At the same time, many source countries already face severe health worker shortages and fragile systems. Evidence to the Inquiry highlights the loss of experienced clinicians and educators, with knock‑on effects on training, service delivery and outcomes in understaffed settings. The report’s central move is to hold these realities together: international recruitment has been a lifeline for the NHS, and unmanaged recruitment can impose real costs elsewhere. The real choice is not recruitment versus no recruitment, but extraction versus partnership—hence the call to move “from reliance to responsibility”.
To frame this, the authors describe health workforce capacity as a global public good. Strong, sufficiently staffed health systems benefit all by underpinning global health security, pandemic preparedness and the stability of interconnected health economies. On that view, the UK is not just drawing on individual professionals, but on a global training and service infrastructure. As the report puts it: the UK benefits from a global health workforce, therefore it must invest in sustaining it.
The most important shift is from ethical language alone to practical co‑investment and government‑to‑government partnerships. The report recognises the value of existing codes and voluntary guidance but concludes they have not been enough to prevent intensified recruitment from fragile systems or to ensure fair sharing of gains and losses. It proposes “proportionate co‑investment”: a predictable, rules‑based contribution that all recruiting countries make, in addition to source‑country spending, specifically to strengthen the most fragile and understaffed health systems from which they recruit. This is grounded in concrete numbers: international recruitment is estimated to have saved the NHS around £14 billion in training costs for doctors and nurses, with about £1.1 billion saved in the latest year, while only a small share of global health finance currently goes to workforce strengthening.
The recommendations translate this into a structured partnership model. They call for transparent, binding agreements aligned with national workforce plans, which: recognise international recruitment as a structural feature of the UK workforce; avoid “boom and bust” hiring cycles; ensure UK support rises when UK recruitment rises; and channel co‑investment into training, employment and retention in the most affected origin countries. Worker protections, skills recognition, induction and fair progression for internationally recruited staff are treated as core design elements rather than add‑ons.
Crucially, the report is explicit that this is not about closing doors to mobility. Migration can and does bring benefits to individuals and to systems on both sides—employment, remittances, skills exchange and resilience. The real fault line is between reactive, extractive recruitment and fair, partnership‑based recruitment. In an extractive model, destination needs dominate while origin systems quietly absorb the costs. In a partnership model, recruitment is deliberately tied to the regeneration of capacity in source countries, so that mobility contributes to, rather than undermines, global health security.

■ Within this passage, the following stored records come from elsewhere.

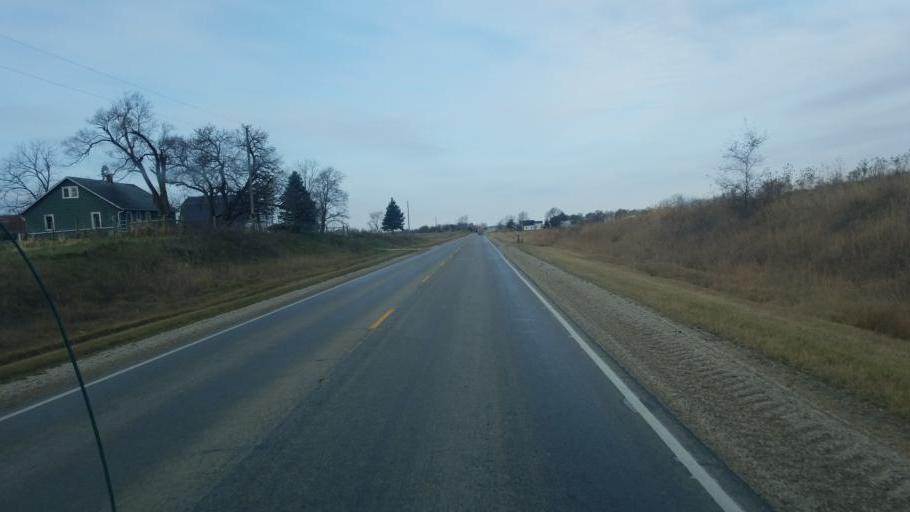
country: US
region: Indiana
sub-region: Adams County
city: Geneva
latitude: 40.5416
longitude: -84.9282
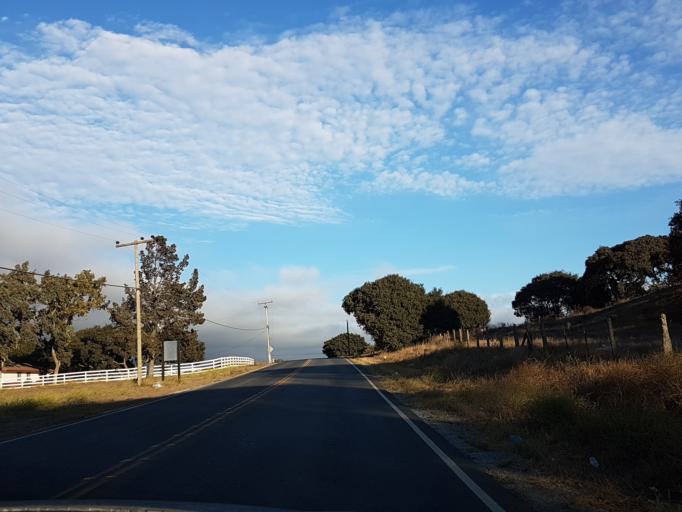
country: US
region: California
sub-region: Monterey County
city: Chualar
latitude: 36.5741
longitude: -121.5821
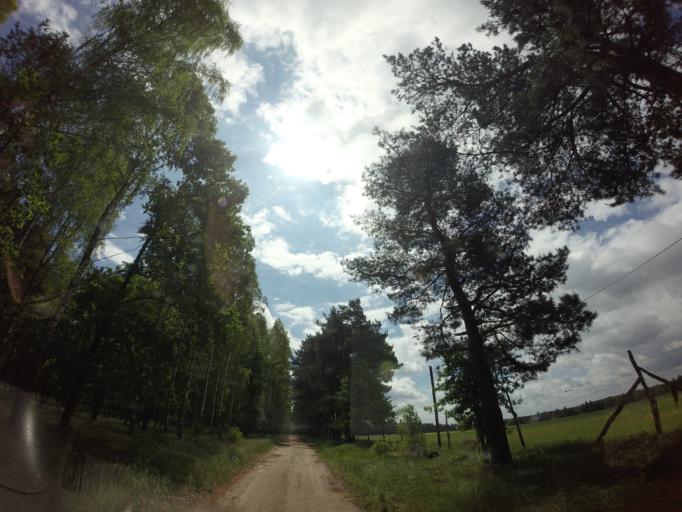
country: PL
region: West Pomeranian Voivodeship
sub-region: Powiat choszczenski
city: Drawno
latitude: 53.1828
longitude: 15.8675
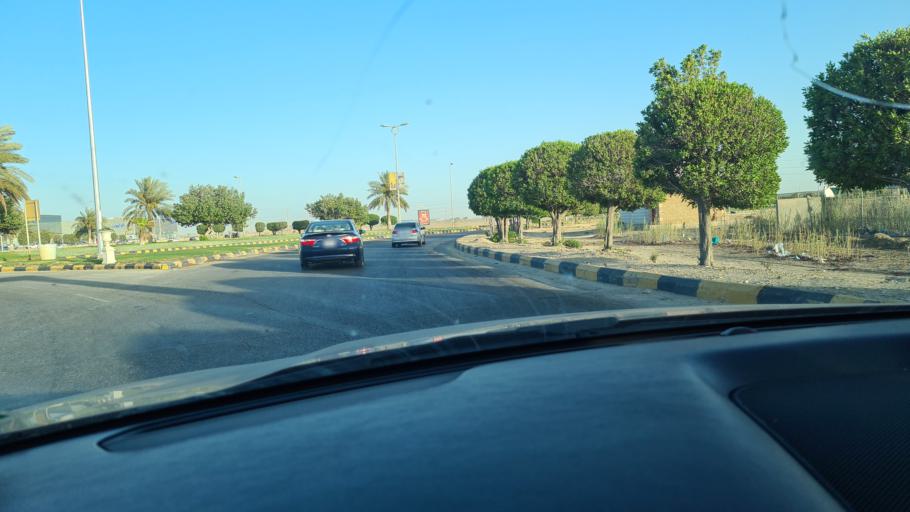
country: SA
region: Eastern Province
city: Al Jubayl
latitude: 26.9268
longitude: 49.7112
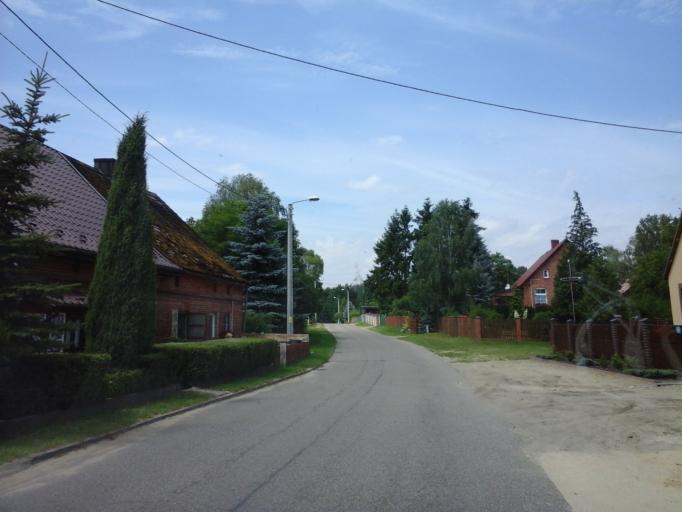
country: PL
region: West Pomeranian Voivodeship
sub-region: Powiat choszczenski
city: Bierzwnik
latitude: 53.0419
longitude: 15.6448
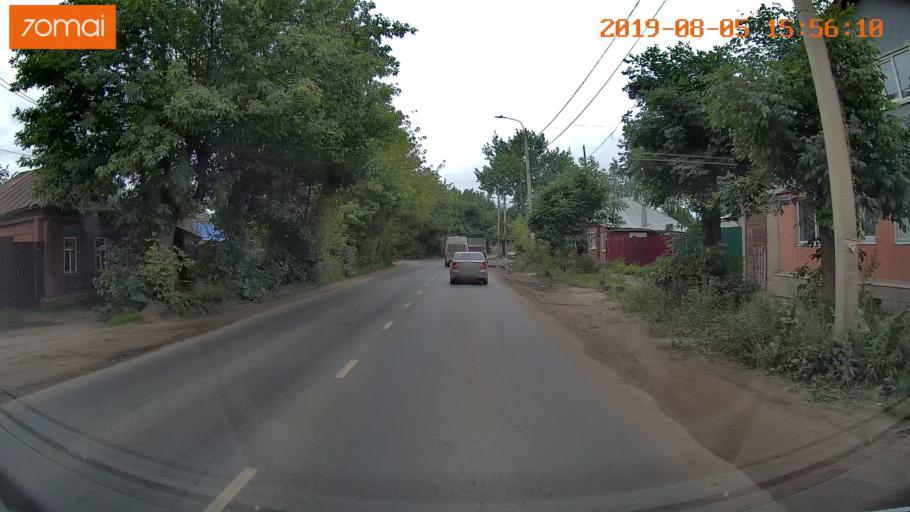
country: RU
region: Ivanovo
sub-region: Gorod Ivanovo
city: Ivanovo
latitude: 56.9936
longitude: 40.9525
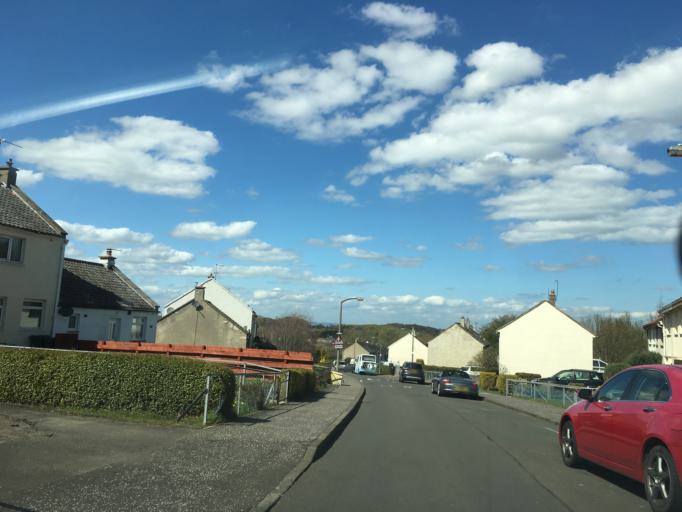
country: GB
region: Scotland
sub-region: Edinburgh
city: Colinton
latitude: 55.9050
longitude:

Finally, the authors highlight opportunities for UK leadership, citing the 79th World Health Assembly and the G20 Presidency in 2027. They argue that the UK can help set a new global standard built on ethical mobility, shared investment and long‑term partnership. If high‑income countries benefit structurally from international health workers, then transparent, proportionate co‑investment in training capacity and health‑system resilience in source countries becomes the practical test of what “fair recruitment” really means.